En una carta dirigida precisamente a Madison en 1789, el más sabio de los fundadores de los Estados Unidos, Thomas Jefferson, argüía a favor de renovar la Constitución cada generación, cada 19 años la anterior Constitución expiraba, decía él. Nuestra Constitución lleva ya casi el doble. Ha llegado la hora de afrontar este proceso.

Es claro que en esta sede se debería afrontar también la cuestión catalana. Los dos grupos catalanes en el Congreso deberían ser invitados tanto a integrarse en el Gobierno técnico cuanto en la Comisión Constitucional. Tendrían un espacio para proponer su punto de vista con lealtad, abiertos al diálogo con todos, mostrando cuáles son sus reclamaciones y tratando de buscar el encaje de sus aspiraciones en un nuevo orden constitucional para España.

Sería un Gobierno técnico para unos dos o tres años. Un Gobierno protegido de las pasiones de la política que se han instalado en España, porque la política se habría trasladado a ser debatida en mayúscula en el poder legislativo, en el Congreso de los Diputados. Sería también el momento, un momento constitucional, de imaginar el modo de incorporar a esta deliberación pública a más sectores de la población, a los ciudadanos directamente. Al final del proceso, deberían convocarse elecciones generales de nuevo y, si la reforma exigiera el procedimiento agravado del artículo 168 (como lo hace necesario, al menos, la reforma de la preferencia del varón en la sucesión a la Corona), eso conduciría después de las elecciones y la ratificación del texto acordado a un referéndum de todos los españoles. Después, confío que con los ánimos claramente renovados, regresaríamos a la política ordinaria.

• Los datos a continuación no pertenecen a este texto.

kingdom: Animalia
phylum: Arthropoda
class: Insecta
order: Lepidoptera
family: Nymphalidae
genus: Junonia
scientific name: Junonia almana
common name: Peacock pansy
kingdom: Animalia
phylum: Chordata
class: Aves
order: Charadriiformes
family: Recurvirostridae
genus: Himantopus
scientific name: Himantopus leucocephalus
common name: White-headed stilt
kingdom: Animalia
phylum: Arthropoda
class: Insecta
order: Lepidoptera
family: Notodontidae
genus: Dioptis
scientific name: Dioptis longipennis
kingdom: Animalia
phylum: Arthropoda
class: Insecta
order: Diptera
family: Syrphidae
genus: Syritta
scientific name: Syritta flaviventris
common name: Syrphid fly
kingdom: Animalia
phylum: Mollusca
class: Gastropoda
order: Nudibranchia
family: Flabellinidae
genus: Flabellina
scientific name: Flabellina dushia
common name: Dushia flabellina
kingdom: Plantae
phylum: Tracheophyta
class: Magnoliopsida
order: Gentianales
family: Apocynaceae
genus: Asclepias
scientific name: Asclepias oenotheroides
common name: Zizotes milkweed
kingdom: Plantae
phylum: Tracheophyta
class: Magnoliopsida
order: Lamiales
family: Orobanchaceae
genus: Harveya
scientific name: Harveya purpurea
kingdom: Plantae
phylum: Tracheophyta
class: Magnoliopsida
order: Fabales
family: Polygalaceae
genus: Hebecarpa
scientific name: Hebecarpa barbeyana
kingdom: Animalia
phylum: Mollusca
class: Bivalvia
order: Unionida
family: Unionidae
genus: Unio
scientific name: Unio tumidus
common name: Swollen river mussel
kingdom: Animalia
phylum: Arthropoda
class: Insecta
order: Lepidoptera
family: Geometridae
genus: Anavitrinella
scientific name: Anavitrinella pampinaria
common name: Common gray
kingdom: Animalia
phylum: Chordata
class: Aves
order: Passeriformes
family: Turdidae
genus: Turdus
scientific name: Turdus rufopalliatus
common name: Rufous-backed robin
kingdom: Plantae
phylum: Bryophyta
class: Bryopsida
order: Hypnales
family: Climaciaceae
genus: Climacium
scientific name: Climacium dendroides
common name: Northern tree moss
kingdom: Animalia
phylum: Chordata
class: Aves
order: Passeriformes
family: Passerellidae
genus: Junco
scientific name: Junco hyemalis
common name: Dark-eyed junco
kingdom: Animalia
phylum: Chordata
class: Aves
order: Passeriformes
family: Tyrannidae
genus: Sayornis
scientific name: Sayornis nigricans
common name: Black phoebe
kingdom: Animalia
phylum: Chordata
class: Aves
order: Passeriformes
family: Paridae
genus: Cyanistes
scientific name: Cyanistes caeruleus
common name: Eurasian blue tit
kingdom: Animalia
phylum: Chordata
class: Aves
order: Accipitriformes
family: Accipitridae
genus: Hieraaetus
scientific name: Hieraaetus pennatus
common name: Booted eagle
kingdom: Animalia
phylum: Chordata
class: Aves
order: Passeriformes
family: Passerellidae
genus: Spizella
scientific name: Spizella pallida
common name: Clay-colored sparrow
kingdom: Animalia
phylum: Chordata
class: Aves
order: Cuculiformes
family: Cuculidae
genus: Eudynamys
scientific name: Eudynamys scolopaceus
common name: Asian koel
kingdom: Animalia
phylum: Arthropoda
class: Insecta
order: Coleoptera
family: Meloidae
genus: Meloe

En un texto brillante de Quentin Skinner dedicado a comentar los magníficos frescos de Lorenzetti que se hallan en la Sala dei Nove del Palazzo Publico de Siena dedicados al Buono y al Cattivo Governo (El ideal del gobierno republicano, publicado en español en 2009 por la editorial Trotta en un libro titulado El artista y la filosofía política), se nos recuerda que son las virtudes de la concordia y la equidad las que soportan el bien común. Necesitamos, ahora más que nunca, restaurar la concordia y garantizar la equidad, solamente de este modo recuperaremos la confianza de los ciudadanos en la política. Cuando la política se bifurca en varias facciones, en las que cada una esta dominada por sus pasiones, solo queda regresar al único objetivo que es digno de la acción pública, el ideal de un gobierno realmente republicano, que no es otro que el bien común.

Josep Joan Moreso es catedrático de Filosofía del Derecho en la Universidad Pompeu Fabra de Barcelona.